Selim schwang sich aus dem Sattel und warf die Zügel einem von Cyrus’ Stallburschen zu. »Ich wäre besser noch früher oder etwas später gekommen. Jemand hat auf mich geschossen.«
Entsetzen und Bestürzung wurden laut, vor allem unter den Ankömmlingen. Nachdem er seine Sensation gehabt hatte, meinte Selim wegwerfend: »Ich bin nicht verletzt. Man hat mich nicht getroffen.«
»Vermutlich wieder diese dämlichen Jäger«, sagte Emerson unbeeindruckt. »Sie nutzen die Dämmerung, um Schakale zu schießen. Es sind mehr geworden als früher, Walter, und manch einem sollte man wirklich keine Waffe anvertrauen.«
»Gute Güte«, entrüstete sich sein Bruder. »Ist das nicht gefährlich?«
»Gefährlich nicht, aber lästig. Macht in der Abenddämmerung bloß keine einsamen Spaziergänge in der Nähe vom Tal oder vom Ramesseum.«
»Kommt rein, Leute«, rief Cyrus vom Haus her. »Willkommen! Schön, Sie alle wieder bei uns zu haben!«
Während Cyrus noch Hände schüttelte, nahm Selim Ramses beiseite.
»Man möchte die Frauen ja nicht erschrecken«, begann er im Flüsterton.
»Meine Mutter erschrecken?«
»Die Sitt Hakim fürchtet weder Tod noch Teufel«, versetzte Selim. »Trotzdem sollte man die Polizei über die Jäger informieren, Ramses.

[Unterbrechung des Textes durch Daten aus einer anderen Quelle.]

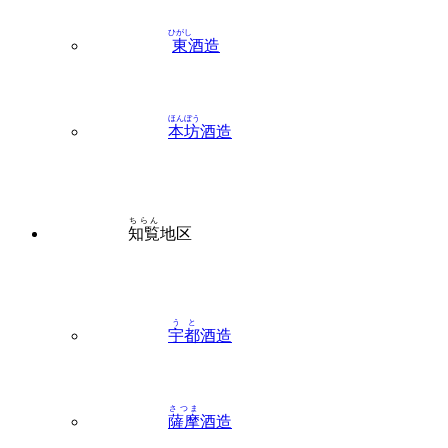
ひがし
東
酒造
ほんぼう
本坊
酒造
ちらん
知覧
地区
うと
宇都
酒造
さつま
薩摩
酒造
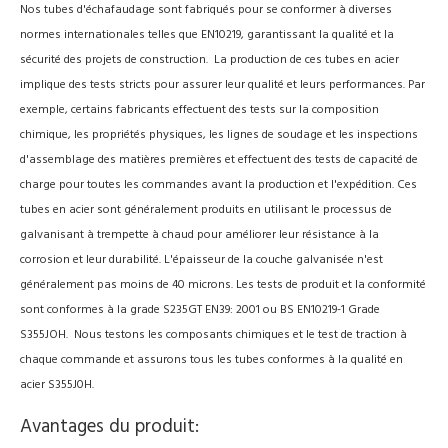
Nos tubes d'échafaudage sont fabriqués pour se conformer à diverses
normes internationales telles que EN10219, garantissant la qualité et la
sécurité des projets de construction. La production de ces tubes en acier
implique des tests stricts pour assurer leur qualité et leurs performances. Par
exemple, certains fabricants effectuent des tests sur la composition
chimique, les propriétés physiques, les lignes de soudage et les inspections
d'assemblage des matières premières et effectuent des tests de capacité de
charge pour toutes les commandes avant la production et l'expédition. Ces
tubes en acier sont généralement produits en utilisant le processus de
galvanisant à trempette à chaud pour améliorer leur résistance à la
corrosion et leur durabilité. L'épaisseur de la couche galvanisée n'est
généralement pas moins de 40 microns. Les tests de produit et la conformité
sont conformes à la grade S235GT EN39: 2001 ou BS EN10219-1 Grade
S355JOH. Nous testons les composants chimiques et le test de traction à
chaque commande et assurons tous les tubes conformes à la qualité en
acier S355J0H.
Avantages du produit:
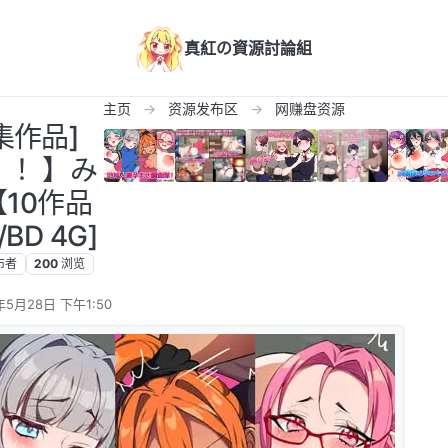
真紅の資源討論組
主页
资源发布区
网赚盘资源
集作品]
期！！】み
10作品
D 4G]
布者
200
浏览
年5月28日 下午1:50
辑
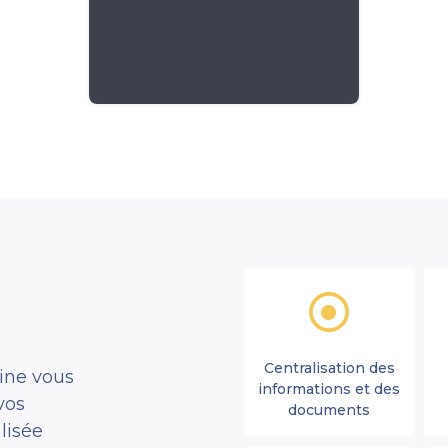
exemple surface, type de toit,
type d’éclairage, couleur des
murs …
Centralisation des
ine vous
informations et des
vos
documents
lisée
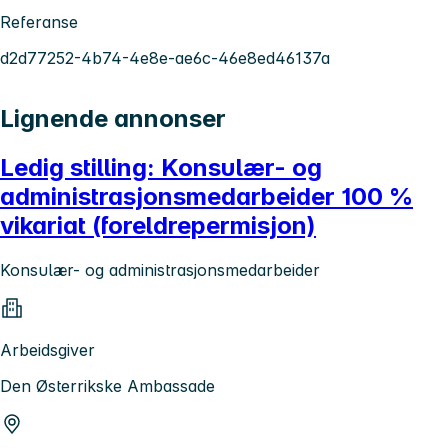
Referanse
d2d77252-4b74-4e8e-ae6c-46e8ed46137a
Lignende annonser
Ledig stilling: Konsulær- og
administrasjonsmedarbeider 100 %
vikariat (foreldrepermisjon)
Konsulær- og administrasjonsmedarbeider
Arbeidsgiver
Den Østerrikske Ambassade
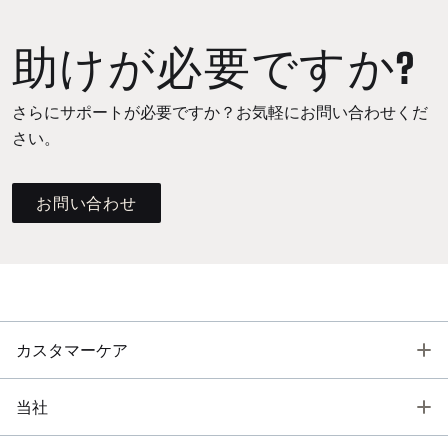
助けが必要ですか?
さらにサポートが必要ですか？お気軽にお問い合わせくだ
さい。
お問い合わせ
T
カスタマーケア
T
当社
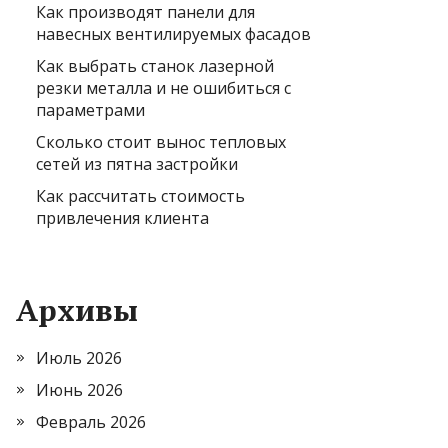
Как производят панели для
навесных вентилируемых фасадов
Как выбрать станок лазерной
резки металла и не ошибиться с
параметрами
Сколько стоит вынос тепловых
сетей из пятна застройки
Как рассчитать стоимость
привлечения клиента
Архивы
Июль 2026
Июнь 2026
Февраль 2026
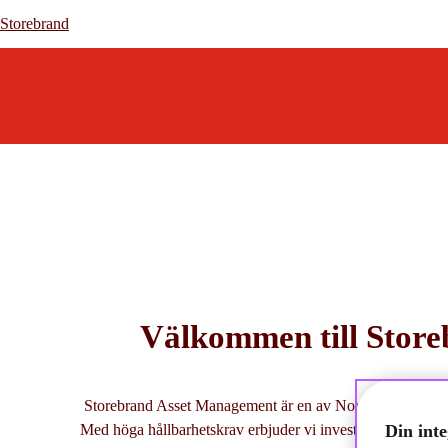
Storebrand
Storebrand
Välkommen till Stor
Storebrand Asset Management är en av Nordens största ka
Din inte
Med höga hållbarhetskrav erbjuder vi investeringar i räntef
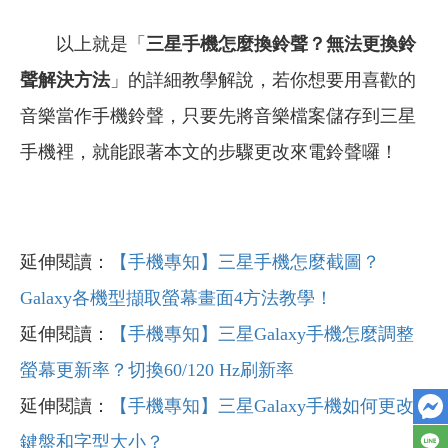
以上就是「
三星手機怎麼換鈴聲？無法更換鈴
聲解決方法
」的詳細教學解說，若你想要用喜歡的
音樂當作手機鈴聲，只要先將音樂檔案儲存到三星
手機裡，就能跟著本文的步驟更改來電鈴聲囉！
延伸閱讀：
【手機專知】三星手機怎麼截圖？
Galaxy各機型擷取螢幕畫面4方法教學！
延伸閱讀：
【手機專知】三星Galaxy手機怎麼調整
螢幕更新率？切換60/120 Hz刷新率
延伸閱讀：
【手機專知】三星Galaxy手機如何更改
鍵盤和字型大小？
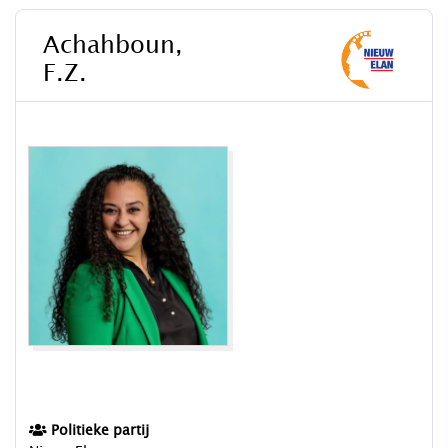
Achahboun,
F.Z.
Politieke partij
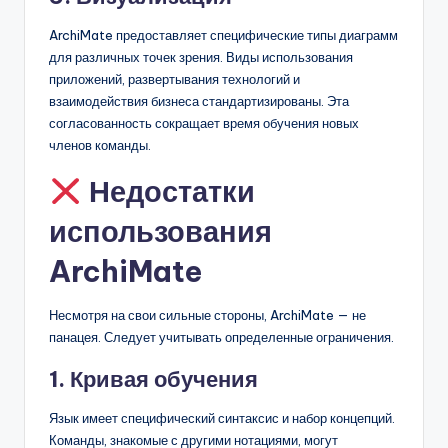
ArchiMate предоставляет специфические типы диаграмм
для различных точек зрения. Виды использования
приложений, развертывания технологий и
взаимодействия бизнеса стандартизированы. Эта
согласованность сокращает время обучения новых
членов команды.
Недостатки
использования
ArchiMate
Несмотря на свои сильные стороны, ArchiMate — не
панацея. Следует учитывать определенные ограничения.
1. Кривая обучения
Язык имеет специфический синтаксис и набор концепций.
Команды, знакомые с другими нотациями, могут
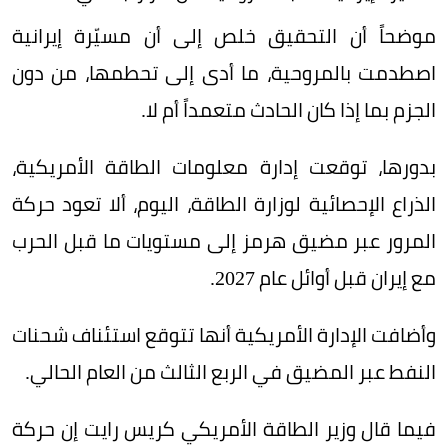
موضحاً أن التحقيق خلص إلى أن مسيّرة إيرانية
اصطدمت بالمروحية، ما أدى إلى تحطمها، من دون
الجزم بما إذا كان الحادث متعمداً أم لا.
بدورها، توقعت إدارة معلومات الطاقة الأمريكية،
الذراع الإحصائية لوزارة الطاقة، اليوم، ألا تعود حركة
المرور عبر مضيق هرمز إلى مستويات ما قبل الحرب
مع إيران قبل أوائل عام 2027.
وأضافت الإدارة الأمريكية أنها تتوقع استئناف شحنات
النفط عبر المضيق في الربع الثالث من العام الحالي.
فيما قال وزير الطاقة الأمريكي كريس رايت إن حركة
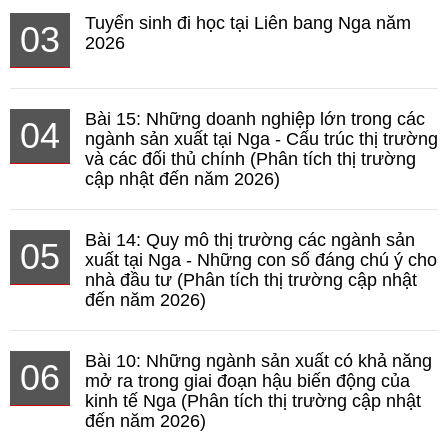
Tuyển sinh đi học tại Liên bang Nga năm
03
2026
Bài 15: Những doanh nghiệp lớn trong các
04
ngành sản xuất tại Nga - Cấu trúc thị trường
và các đối thủ chính (Phân tích thị trường
cập nhật đến năm 2026)
Bài 14: Quy mô thị trường các ngành sản
05
xuất tại Nga - Những con số đáng chú ý cho
nhà đầu tư (Phân tích thị trường cập nhật
đến năm 2026)
Bài 10: Những ngành sản xuất có khả năng
06
mở ra trong giai đoạn hậu biến động của
kinh tế Nga (Phân tích thị trường cập nhật
đến năm 2026)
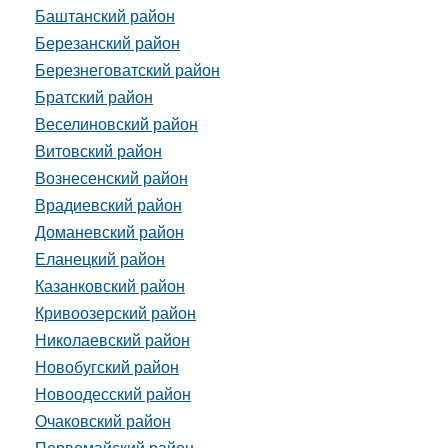
Баштанский район
Березанский район
Березнеговатский район
Братский район
Веселиновский район
Витовский район
Вознесенский район
Врадиевский район
Доманевский район
Еланецкий район
Казанковский район
Кривоозерский район
Николаевский район
Новобугский район
Новоодесский район
Очаковский район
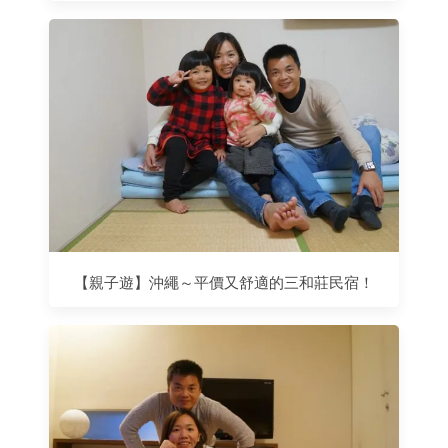
【親子遊】沖繩～平價又舒適的三和莊民宿！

Sie werden immer rücksichtsloser.«
Er streckte die Arme aus, zog den Stoff seiner Robe glatt. Die Lichtverhältnisse waren schlecht, dennoch entdeckte Ramses mehrere Löcher. Sobald Selim seine Arme wieder senkte, legte sich das Gewand in weiche, dichte Falten. Eine Kugel. Aber diese hatte Selims Seite gefährlich nah passiert.
»Ich werde mit Vater reden«, versprach Ramses. »Und sei in Zukunft etwas vorsichtiger.«
Die Zusammenkunft war zwanglos; Cyrus, der Emersons Abneigung gegen Abendgarderobe berücksichtigt hatte, trug einen seiner saloppen weißen Leinenanzüge. Bertie ähnelte zunehmend mehr einem kleinen Poeten, mit einem um den Hals geschlungenen Schal und blauem Samtjackett nebst Denkermiene.
Cyrus’ aufgeräumte Stimmung verschwand bald, und sein hageres Gesicht legte sich in kummervolle Falten. Wie von Ramses nicht anders erwartet, schritt seine Mutter energisch ein.
»Also, Cyrus, es wird höchste Zeit, dass Sie diese Sache aus der korrekten Perspektive sehen«, krittelte sie, schwungvoll ein Brötchen mit Butter bestreichend. »Sie ist doch wirklich nicht so dramatisch!«
»Nicht dramatisch!«, krächzte Cyrus. »Aber ich …«
»Die Sammlung besteht aus hunderten von Objekten, Cyrus, darunter weitere Armbänder und Brustplatten. Nach einem einzigen Besuch kann sich Monsieur Lacau gar nicht mehr an jedes einzelne Stück erinnern. Sein Wort würde gegen unseres stehen.«
Sie klang so überzeugend, dass es für Augenblicke absolut einleuchtend schien. Emerson starrte seine Frau nur an.